Homeless World Sacramento. A wacky place.
And, by the way: The homeless-by-choice are in large proportion the SafeGround people. While John Krantz and Tracie Rice-Bailey, the two most-prominent SafeGrounders [and, because media in Sacramento are SafeGround lapdogs, the two most-prominent Sacramento homeless persons], are not users of substances, living in a Tuff Shed makes drinking and cavorting especially easy. A Tuff Shed village, afterall, is the idealized circumstance for people who are committed to living on the dole and fully adapting to a life-long homeless lifestyle.
If the "Eden" that the SafeGrounders want ever gets constructed, there will be drinking and substance abuse. Alcoholics and drug addicts don't give up their habit easily.
Homeless help at Loaves & Fishes is centrally to help those who are homeless-by-choice. And to "help" them in the way they shouldn't be "helped." And all this is to the detriment of helping the substance abusers in ways they should be aided; in doing significant things for mentally ill people who roam the streets; and in helping folks who have no alternatives to homelessness.
---
1 Make no mistake, recovery from addictions is extremely difficult, especially so when a person is homeless. Addicts in Homeless World Sacramento are greatly deserving of compassion and help. But Loaves & Fishes enables addiction rather than doing what it should to lovingly and determinedly combat it, and this is deplorable.
Addiction very frequently occurs in people who had an extremely difficult childhood.

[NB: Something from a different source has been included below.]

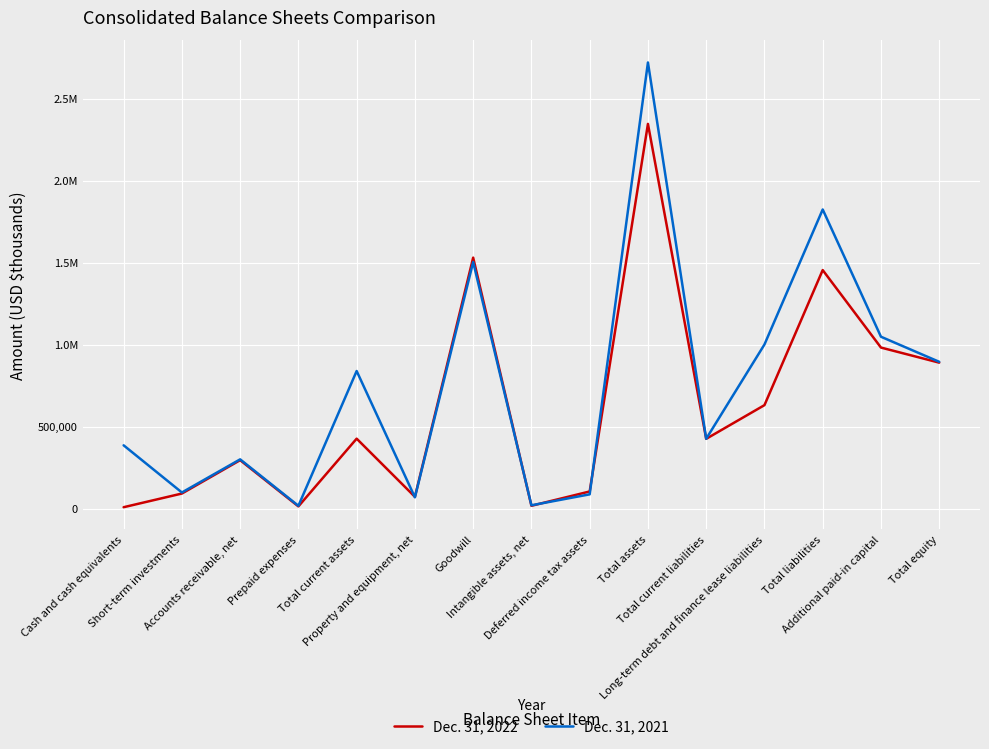

Reading right to left, what are all the values shown in this chart?

Dec. 31, 2022: 891632	983601	1456255	632381	426983	2347887	105925	18491	1532092	73290	427989	14878	296787	93239	9824
Dec. 31, 2021: 896692	1049696	1825854	1002258	427366	2722546	88344	21565	1505430	70154	840564	18538	301775	99715	387391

Being abused, raised in poverty or in a violent household or by addict parents greatly increases the likelihood of a person becoming an addict, to numb psychological torment.
However, to escape addiction a person must his- or her-self commit to sobriety or no longer being "altered."
I'm no expert on all this, of course, but I do recommend the book In the Realm of the Hungry Ghosts for insight into the suffering of addicts.